A defesa do ex-banqueiro pediu a dispensa de marcar presença no julgamento, devido ao diagnóstico de doença de Alzheimer e a uma evolução desfavorável das condições de saúde, mas o tribunal recusou o pedido nos moldes em que foi apresentado, pelo que Ricardo Salgado deverá mesmo ter de comparecer em tribunal.

Além de Ricardo Salgado, vão também a julgamento Amílcar Morais Pires, Manuel Espírito Santo Silva, Isabel Almeida, Machado da Cruz, António Soares, Paulo Ferreira, Pedro Almeida Costa, Cláudia Boal Faria, Nuno Escudeiro, João Martins Pereira, Etienne Cadosch, Michel Creton, Pedro Serra e Pedro Pinto, bem como as sociedades Rio Forte Investments, Espírito Santo Irmãos, SGPS e Eurofin.

Protesto dos lesados

Uma hora antes do início do julgamento, representantes dos lesados do Banco Espírito Santo já estavam em protesto junto ao Campus de Justiça, com um carro funerário onde colocaram uma fotografia de Ricardo Salgado, em homenagem às vítimas que perderam a vida na esperança de recuperar o seu dinheiro.

O primeiro dia deste julgamento é o “reacender de uma esperança”, disse à Lusa o presidente da Associação de Defesa de Clientes Bancários (ABESD), que promoveu o protesto.

No entanto, não é no julgamento que os lesados da falência do banco depositam a esperança numa solução, antecipando um processo demorado nos tribunais.

“Esta é uma via para a resolução do problema ao fim de 10 anos, sendo que a outra via é uma via negocial que, por sucessivos motivos, tem vindo a ser adiada”, defendeu Afonso Mendes, que representa os clientes das sucursais no estrangeiro, que continuam a aguardar uma resposta.

“Não conseguimos perceber porque é que, estando exatamente nas mesmas condições, o Governo não nos resolve o problema.
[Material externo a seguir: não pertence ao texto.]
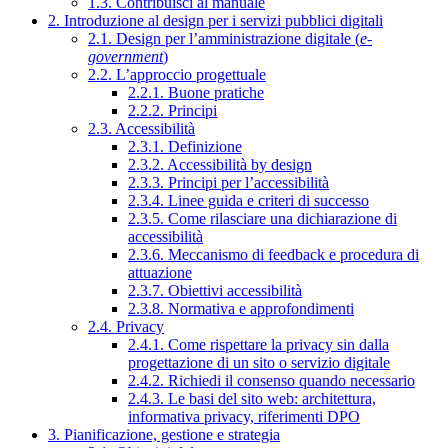
1.3. Contribuisci al manuale
2. Introduzione al design per i servizi pubblici digitali
2.1. Design per l’amministrazione digitale (
e-
government
)
2.2. L’approccio progettuale
2.2.1. Buone pratiche
2.2.2. Principi
2.3. Accessibilità
2.3.1. Definizione
2.3.2. Accessibilità by design
2.3.3. Principi per l’accessibilità
2.3.4. Linee guida e criteri di successo
2.3.5. Come rilasciare una dichiarazione di
accessibilità
2.3.6. Meccanismo di feedback e procedura di
attuazione
2.3.7. Obiettivi accessibilità
2.3.8. Normativa e approfondimenti
2.4. Privacy
2.4.1. Come rispettare la privacy sin dalla
progettazione di un sito o servizio digitale
2.4.2. Richiedi il consenso quando necessario
2.4.3. Le basi del sito web: architettura,
informativa privacy, riferimenti DPO
3. Pianificazione, gestione e strategia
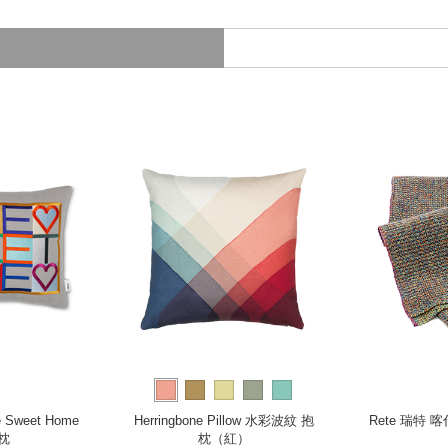
e Sweet Home
Herringbone Pillow 水彩波紋 抱
Rete 瑞特
枕
枕（紅）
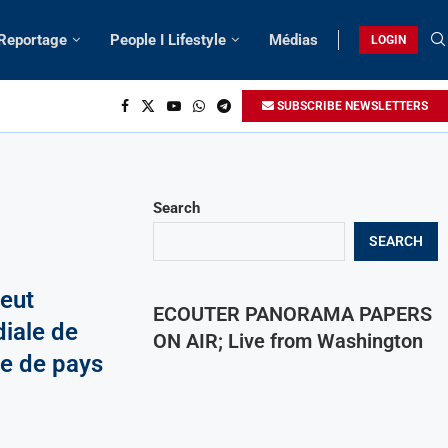
 Reportage
People I Lifestyle
Médias
LOGIN
SUBSCRIBE NEWSLETTERS
Search
SEARCH
eut
ECOUTER PANORAMA PAPERS
iale de
ON AIR; Live from Washington
ne de pays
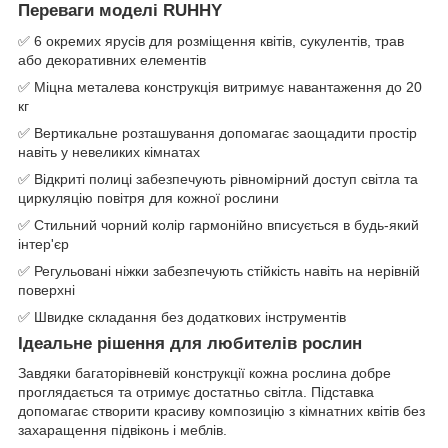
Переваги моделі RUHHY
✅ 6 окремих ярусів для розміщення квітів, сукулентів, трав
або декоративних елементів
✅ Міцна металева конструкція витримує навантаження до 20
кг
✅ Вертикальне розташування допомагає заощадити простір
навіть у невеликих кімнатах
✅ Відкриті полиці забезпечують рівномірний доступ світла та
циркуляцію повітря для кожної рослини
✅ Стильний чорний колір гармонійно вписується в будь-який
інтер'єр
✅ Регульовані ніжки забезпечують стійкість навіть на нерівній
поверхні
✅ Швидке складання без додаткових інструментів
Ідеальне рішення для любителів рослин
Завдяки багаторівневій конструкції кожна рослина добре
проглядається та отримує достатньо світла. Підставка
допомагає створити красиву композицію з кімнатних квітів без
захаращення підвіконь і меблів.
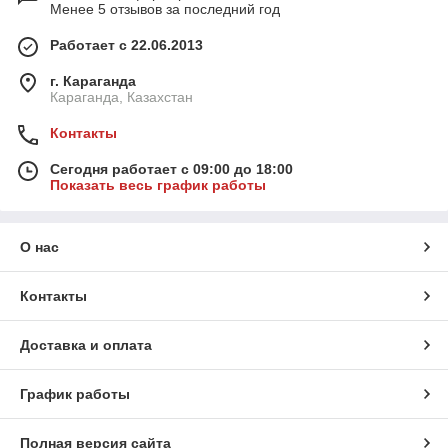
Менее 5 отзывов за последний год
Работает с 22.06.2013
г. Караганда
Караганда, Казахстан
Контакты
Сегодня работает с 09:00 до 18:00
Показать весь график работы
О нас
Контакты
Доставка и оплата
График работы
Полная версия сайта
De outra maneira, temos portugueses de primeira e de segunda”, acrescentou.

Outro dos lesados presentes no Campus de Justiça integra o grupo que rejeitou a solução a que Afonso Mendes se referia, para os 2.100 lesados do papel comercial do BES e que passou pela criação, em 2017, de um fundo de recuperação de créditos que permitiu a recuperação de 75% dos investimentos até 500 mil euros (num máximo de 250 mil euros) e 50% dos investimentos acima de 500 mil euros.

“Jamais perdoarei o que me fizeram, nunca vou esquecer e vou reclamar sempre o meu dinheiro na totalidade”, disse Paulo António, lamentando que “volvidos 10 anos, ninguém resolveu” o problema.

Apelando também ao Governo, “ou a quem de direito”, Paulo António espera o dia em que seja anunciado que todos os lesados serão “ressarcidos na totalidade e sem exceção”.

“Saíamos das ruas, acabava o nosso sofrimento, acabavam os nossos protestos”, continuou, considerando que o julgamento que se iniciou hoje “vai prolongar-se no tempo e não vai dar em nada”.

Luís Marques representa a Associação Movimento dos Emigrantes Lesados Portugueses e acredita que o processo ficará para a história, esperando que possa concluir-se rapidamente e com uma solução para as quase duas mil famílias que representa.

“Estamos aqui a ver se hoje se inicia uma parte da justiça ao fim de 10 anos”, sublinhou.

Segundo o Ministério Público, a derrocada do GES terá causado prejuízos superiores a 11,8 mil milhões de euros.

Considerado um dos maiores processos da história da justiça portuguesa, este caso agrega no processo principal 242 inquéritos, que foram sendo apensados, e queixas de mais de 300 pessoas, singulares e coletivas, residentes em Portugal e no estrangeiro.